_Activity_: Could you arrange the lines from the one containing "samen aan Wikmedia-projecten." through the one containing "사람은 거의 아무도 없었다. 펄로스는 제로데이 시" as a JSON list of strings, one string per line, both ends included? Skip any blank lines and leave out the picture markers.

_Data section_:
»»

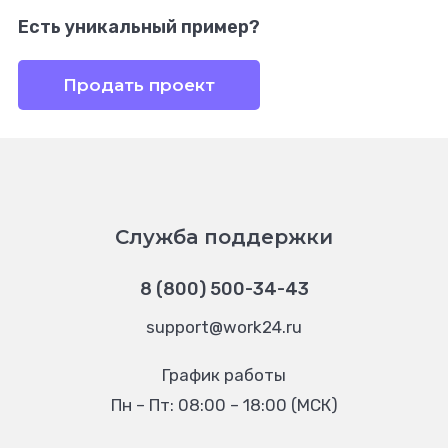
Есть уникальный пример?
Продать проект
Служба поддержки
8 (800) 500-34-43
support@work24.ru
График работы
Пн – Пт: 08:00 – 18:00 (МСК)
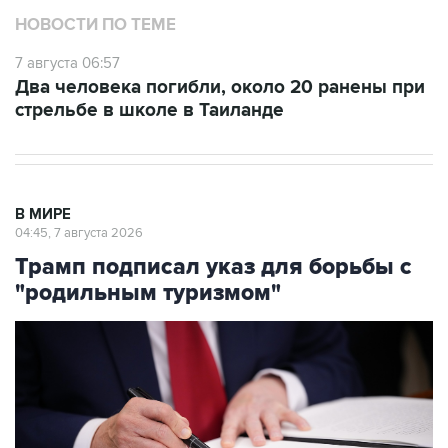
НОВОСТИ ПО ТЕМЕ
7 августа 06:57
Два человека погибли, около 20 ранены при
стрельбе в школе в Таиланде
В МИРЕ
04:45, 7 августа 2026
Трамп подписал указ для борьбы с
"родильным туризмом"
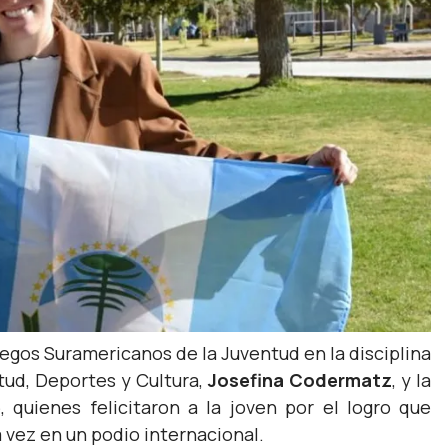
uegos Suramericanos de la Juventud en la disciplina
ntud, Deportes y Cultura,
Josefina Codermatz
, y la
e
, quienes felicitaron a la joven por el logro que
 vez en un podio internacional.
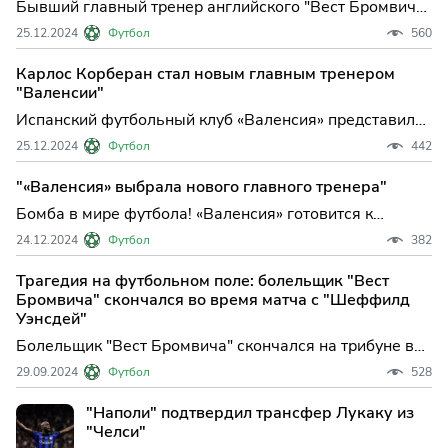
Бывший главный тренер английского "Вест Бромвича"
и греческого "Олимпиакоса" Карлос Корберан
25.12.2024
Футбол
560
возглавил испанскую "Валенсию", сообщается на
официальном сайте "мышей". Кон...
Карлос Корберан стал новым главным тренером
"Валенсии"
Испанский футбольный клуб «Валенсия» представил
нового главного тренера - Карлоса Корберана,
25.12.2024
Футбол
442
который ранее работал в «Вест Бромвиче». Этот шаг
был сделан в связи с неудовлетворительными
"«Валенсия» выбрала нового главного тренера"
результатами команды в текущем сезоне.
Бомба в мире футбола! «Валенсия» готовится к
революционным переменам - на пост главного
24.12.2024
Футбол
382
тренера клуба может прийти Карлос Корберан.
Трагедия на футбольном поле: болельщик "Вест
Бромвича" скончался во время матча с "Шеффилд
Уэнсдей"
Болельщик "Вест Бромвича" скончался на трибуне во
время выездного матча против "Шеффилд Уэнсдей" в
29.09.2024
Футбол
528
рамках первенства английской Чемпионшип-лиги,
сообщается на официальном...
"Наполи" подтвердил трансфер Лукаку из
"Челси"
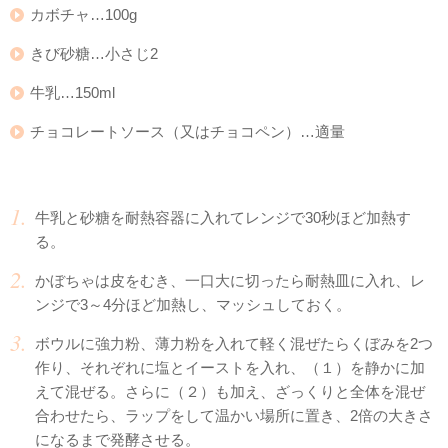
カボチャ…100g
きび砂糖…小さじ2
牛乳…150ml
チョコレートソース（又はチョコペン）…適量
牛乳と砂糖を耐熱容器に入れてレンジで30秒ほど加熱す
る。
かぼちゃは皮をむき、一口大に切ったら耐熱皿に入れ、レ
ンジで3～4分ほど加熱し、マッシュしておく。
ボウルに強力粉、薄力粉を入れて軽く混ぜたらくぼみを2つ
作り、それぞれに塩とイーストを入れ、（１）を静かに加
えて混ぜる。さらに（２）も加え、ざっくりと全体を混ぜ
合わせたら、ラップをして温かい場所に置き、2倍の大きさ
になるまで発酵させる。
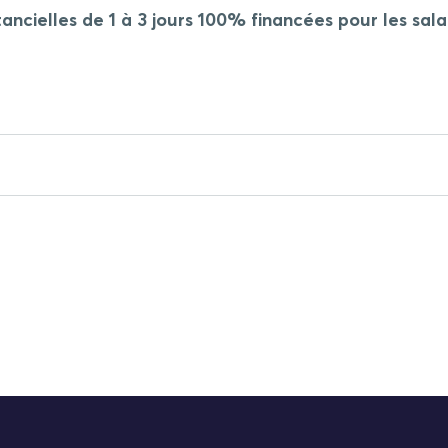
ancielles de 1 à 3 jours 100% financées pour les sala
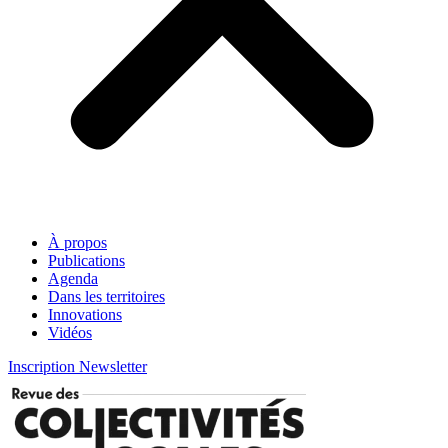
À propos
Publications
Agenda
Dans les territoires
Innovations
Vidéos
Inscription Newsletter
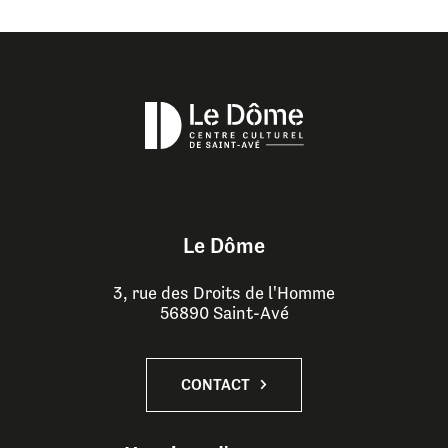
Le Dôme
3, rue des Droits de l'Homme
56890 Saint-Avé
CONTACT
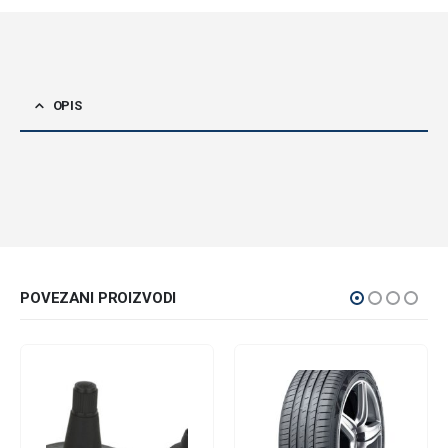
OPIS
POVEZANI PROIZVODI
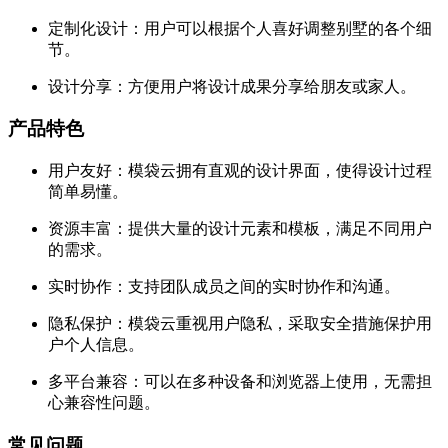
定制化设计：用户可以根据个人喜好调整别墅的各个细
节。
设计分享：方便用户将设计成果分享给朋友或家人。
产品特色
用户友好：模袋云拥有直观的设计界面，使得设计过程
简单易懂。
资源丰富：提供大量的设计元素和模板，满足不同用户
的需求。
实时协作：支持团队成员之间的实时协作和沟通。
隐私保护：模袋云重视用户隐私，采取安全措施保护用
户个人信息。
多平台兼容：可以在多种设备和浏览器上使用，无需担
心兼容性问题。
常见问题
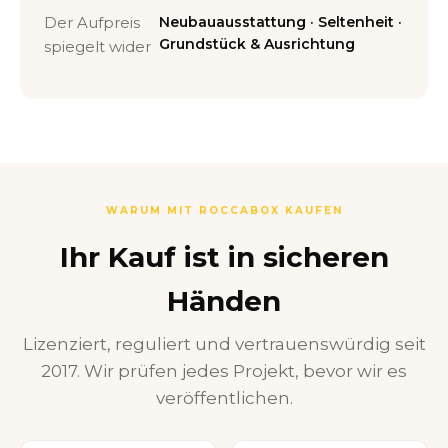
Der Aufpreis
Neubauausstattung · Seltenheit ·
Grundstück & Ausrichtung
spiegelt wider
WARUM MIT ROCCABOX KAUFEN
Ihr Kauf ist in sicheren
Händen
Lizenziert, reguliert und vertrauenswürdig seit
2017. Wir prüfen jedes Projekt, bevor wir es
veröffentlichen.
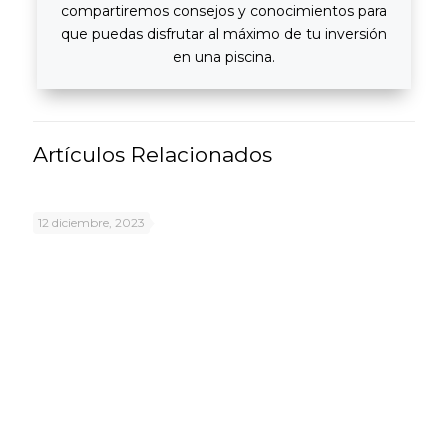
compartiremos consejos y conocimientos para
que puedas disfrutar al máximo de tu inversión
en una piscina.
Artículos Relacionados
12 diciembre, 2023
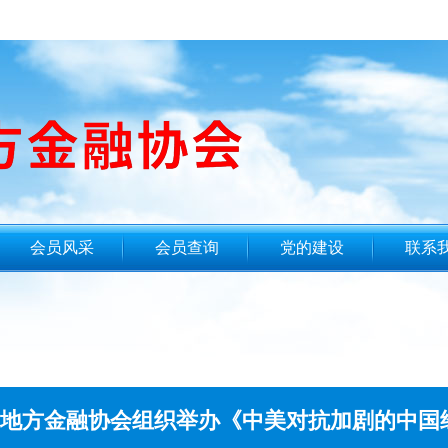
会员风采
会员查询
党的建设
联系
地方金融协会组织举办《中美对抗加剧的中国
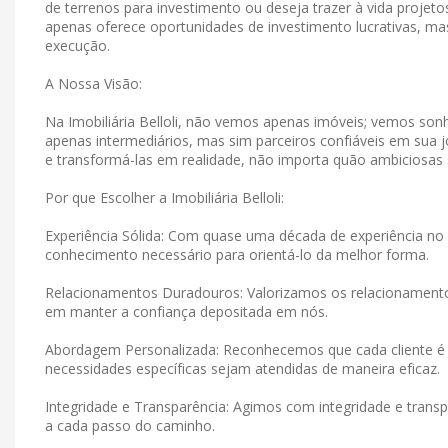
de terrenos para investimento ou deseja trazer à vida projet
apenas oferece oportunidades de investimento lucrativas, 
execução.
A Nossa Visão:
Na Imobiliária Belloli, não vemos apenas imóveis; vemos s
apenas intermediários, mas sim parceiros confiáveis ​​em su
e transformá-las em realidade, não importa quão ambiciosas
Por que Escolher a Imobiliária Belloli:
Experiência Sólida: Com quase uma década de experiência no 
conhecimento necessário para orientá-lo da melhor forma.
Relacionamentos Duradouros: Valorizamos os relacionamen
em manter a confiança depositada em nós.
Abordagem Personalizada: Reconhecemos que cada cliente é 
necessidades específicas sejam atendidas de maneira eficaz.
Integridade e Transparência: Agimos com integridade e tran
a cada passo do caminho.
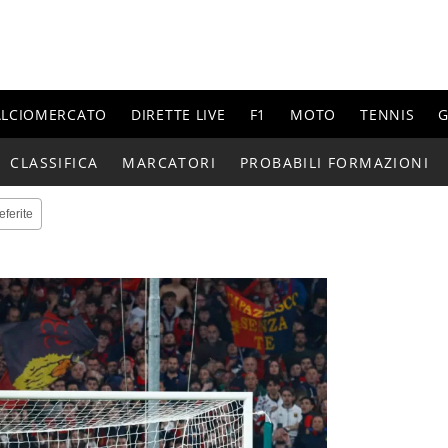
ALCIOMERCATO
DIRETTE LIVE
F1
MOTO
TENNIS
G
CLASSIFICA
MARCATORI
PROBABILI FORMAZIONI
eferite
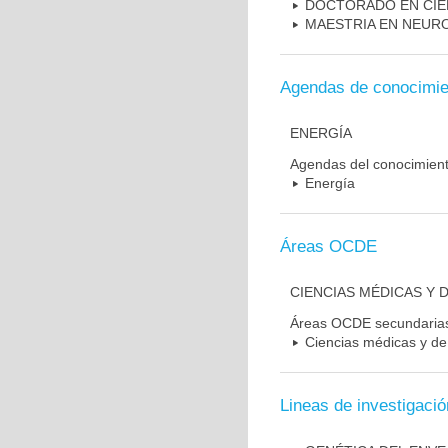
DOCTORADO EN CIE
MAESTRIA EN NEUR
Agendas de conocimie
ENERGÍA
Agendas del conocimien
Energía
Áreas OCDE
CIENCIAS MÉDICAS Y D
Áreas OCDE secundaria
Ciencias médicas y de 
Lineas de investigació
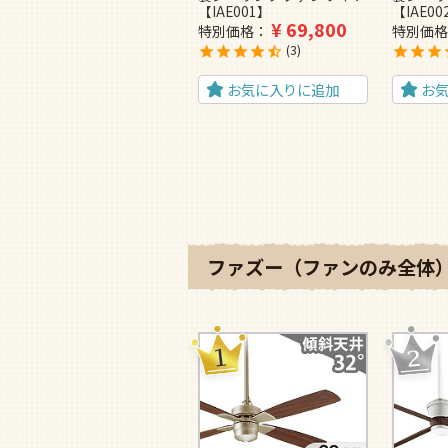
【IAE001】
【IAE00
¥
69,800
特別価格
特別価格
3
お気に入りに追加
お
ファズー（ファンのみ全体）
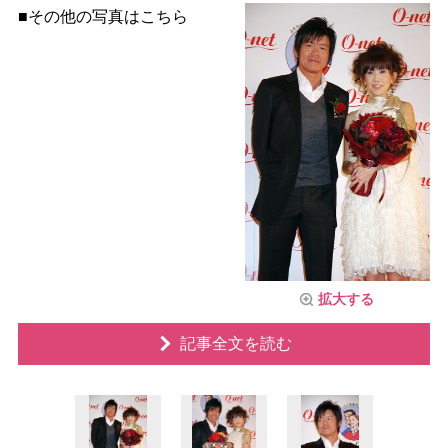
■その他の写真はこちら
拡大する
記事全文を読む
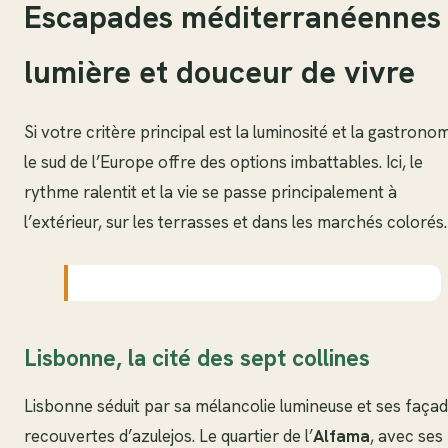
Escapades méditerranéennes 
lumière et douceur de vivre
Si votre critère principal est la luminosité et la gastronom
le sud de l’Europe offre des options imbattables. Ici, le
rythme ralentit et la vie se passe principalement à
l’extérieur, sur les terrasses et dans les marchés colorés.
Lisbonne, la cité des sept collines
Lisbonne séduit par sa mélancolie lumineuse et ses faça
recouvertes d’azulejos. Le quartier de l’
Alfama
, avec ses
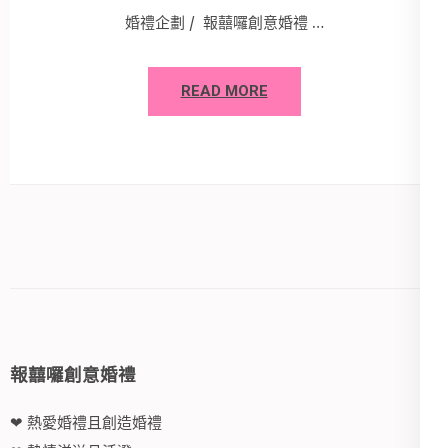
婚禮企劃 / 報囍囉創意婚禮 …
READ MORE
報囍囉創意婚禮
❤ 熱愛婚禮且創造婚禮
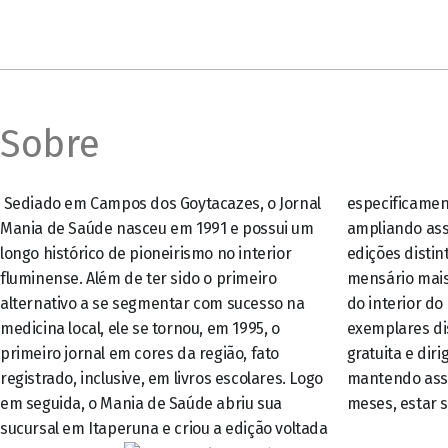
Sobre
Sediado em Campos dos Goytacazes, o Jornal
especificamente para o Noroeste Fluminense,
Mania de Saúde nasceu em 1991 e possui um
ampliando assim o seu raio de ação. Com duas
longo histórico de pioneirismo no interior
edições distintas, além de ter se tornando o
fluminense. Além de ter sido o primeiro
mensário mais longevo e de maior circulação
alternativo a se segmentar com sucesso na
do interior do estado, com mais de 40 mil
medicina local, ele se tornou, em 1995, o
exemplares distribuídos por mês, de forma
primeiro jornal em cores da região, fato
gratuita e dirigida, aos mais diversos leitores –
registrado, inclusive, em livros escolares. Logo
mantendo assim a tradição de, todos os
em seguida, o Mania de Saúde abriu sua
meses, estar 
sucursal em Itaperuna e criou a edição voltada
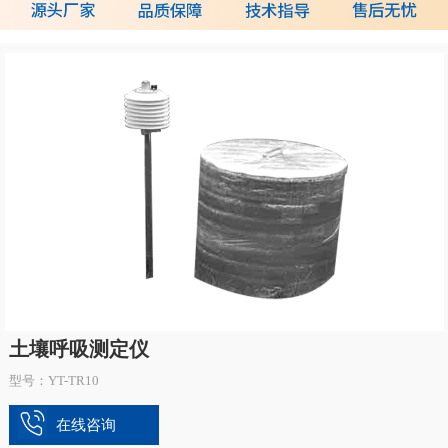
土壤呼吸测定仪
型号：YT-TR10
在线咨询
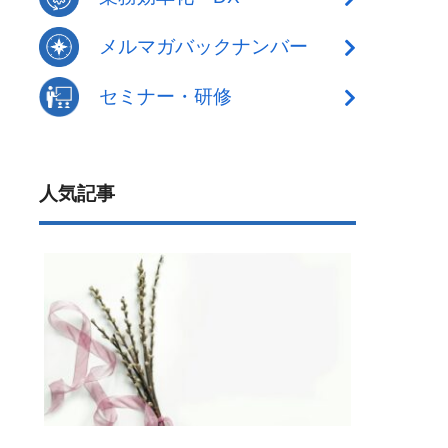
メルマガバックナンバー
セミナー・研修
人気記事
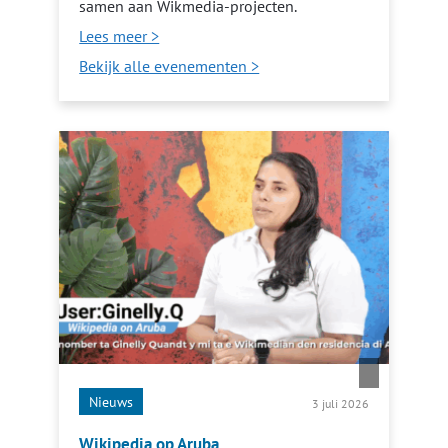
samen aan Wikmedia-projecten.
Lees meer >
Bekijk alle evenementen >
Nieuws
3 juli 2026
Wikipedia op Aruba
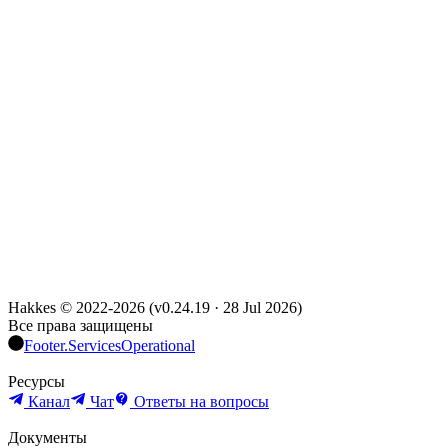
Hakkes © 2022-
2026
(
v0.24.19
·
28 Jul 2026
)
Все права защищены
Footer.ServicesOperational
Ресурсы
Канал
Чат
Ответы на вопросы
Документы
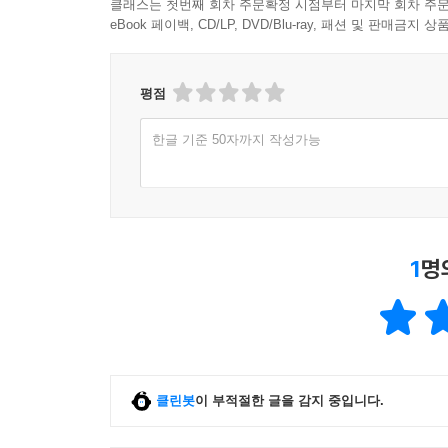
클래스는 첫번째 회차 주문확정 시점부터 마지막 회차 주문
지원도 받고 있다. 「가디언」과 「와이어드」를 
eBook 페이백, CD/LP, DVD/Blu-ray, 패션 및 판매금
공격을 받고 있다. 우크라이나의 자원봉사자들과 전세계
비밀 메신저 프로그램인 텔레그램을 통해 러시아측 
평점
◈ 추천의 글 ◈
한글 기준 50자까지 작성가능
“아마도 올해의 가장 중요한 책일 것이다. 지하 
르포는 필독할 가치가 있다.”
― 북리스트(Booklist) 추천 리뷰
1
명
“흥미진진한 책이다. 펄로스가 펼치는 논지의 바탕
고민하지 않는다. 그들의 목표는 단기적이거나 
흡입력으로 다루면서 독자도 함께 심층적인 문제에 
― 스티븐 M. 벨로빈(Steven M. Bellovin), 
클린봇
이 부적절한 글을 감지 중입니다.
“제로데이를 사고파는 어두운 지하 세계는 수십 년
사람은 거의 아무도 없었다. 펄로스는 제로데이 시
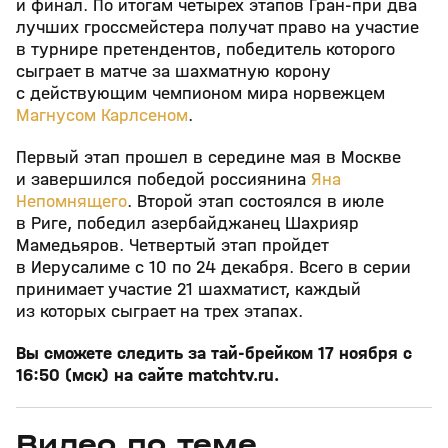
и финал. По итогам четырех этапов Гран-при два
лучших гроссмейстера получат право на участие
в турнире претендентов, победитель которого
сыграет в матче за шахматную корону
с действующим чемпионом мира норвежцем
Магнусом Карлсеном
.
Первый этап прошел в середине мая в Москве
и завершился победой россиянина
Яна
Непомнящего
. Второй этап состоялся в июле
в Риге, победил азербайджанец Шахрияр
Мамедьяров. Четвертый этап пройдет
в Иерусалиме с 10 по 24 декабря. Всего в серии
принимает участие 21 шахматист, каждый
из которых сыграет на трех этапах.
Вы сможете следить за тай-брейком 17 ноября с
16:50 (мск) на сайте matchtv.ru.
Видео по теме
0
0:00
24 июн 2021, 16:06
19 мая 2021, 15:16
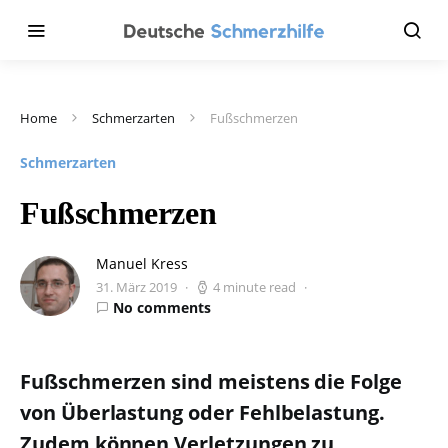
Home
Schmerzarten
Fußschmerzen
Schmerzarten
Fußschmerzen
Manuel Kress
31. März 2019
4 minute read
No comments
Fußschmerzen sind meistens die Folge
von Überlastung oder Fehlbelastung.
Zudem können Verletzungen zu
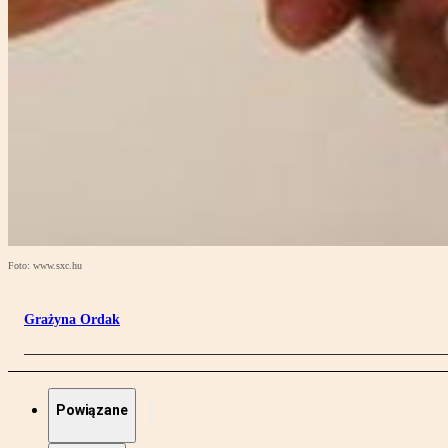
Foto: www.sxc.hu
Grażyna Ordak
Powiązane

««

_Exercise result_:
[
  "samen aan Wikmedia-projecten.",
  "Lees meer >",
  "Bekijk alle evenementen >",
  "Nieuws",
  "3 juli 2026",
  "Wikipedia op Aruba",
  "Hakkes © 2022-",
  "2026",
  "(",
  "v0.24.19",
  "·",
  "28 Jul 2026",
  ")",
  "Все права защищены",
  "Footer.ServicesOperational",
  "Ресурсы",
  "Канал",
  "Чат",
  "Ответы на вопросы",
  "Документы",
  "클래스는 첫번째 회차 주문확정 시점부터 마지막 회차 주문",
  "지원도 받고 있다. 「가디언」과 「와이어드」를 ",
  "eBook 페이백, CD/LP, DVD/Blu-ray, 패션 및 판매금",
  "공격을 받고 있다. 우크라이나의 자원봉사자들과 전세계",
  "비밀 메신저 프로그램인 텔레그램을 통해 러시아측 ",
  "평점",
  "◈ 추천의 글 ◈",
  "한글 기준 50자까지 작성가능",
  "“아마도 올해의 가장 중요한 책일 것이다. 지하 ",
  "르포는 필독할 가치가 있다.”",
  "― 북리스트(Booklist) 추천 리뷰",
  "1",
  "명",
  "“흥미진진한 책이다. 펄로스가 펼치는 논지의 바탕",
  "고민하지 않는다. 그들의 목표는 단기적이거나 ",
  "흡입력으로 다루면서 독자도 함께 심층적인 문제에 ",
  "― 스티븐 M. 벨로빈(Steven M. Bellovin), ",
  "클린봇",
  "이 부적절한 글을 감지 중입니다.",
  "“제로데이를 사고파는 어두운 지하 세계는 수십 년",
  "사람은 거의 아무도 없었다. 펄로스는 제로데이 시"
]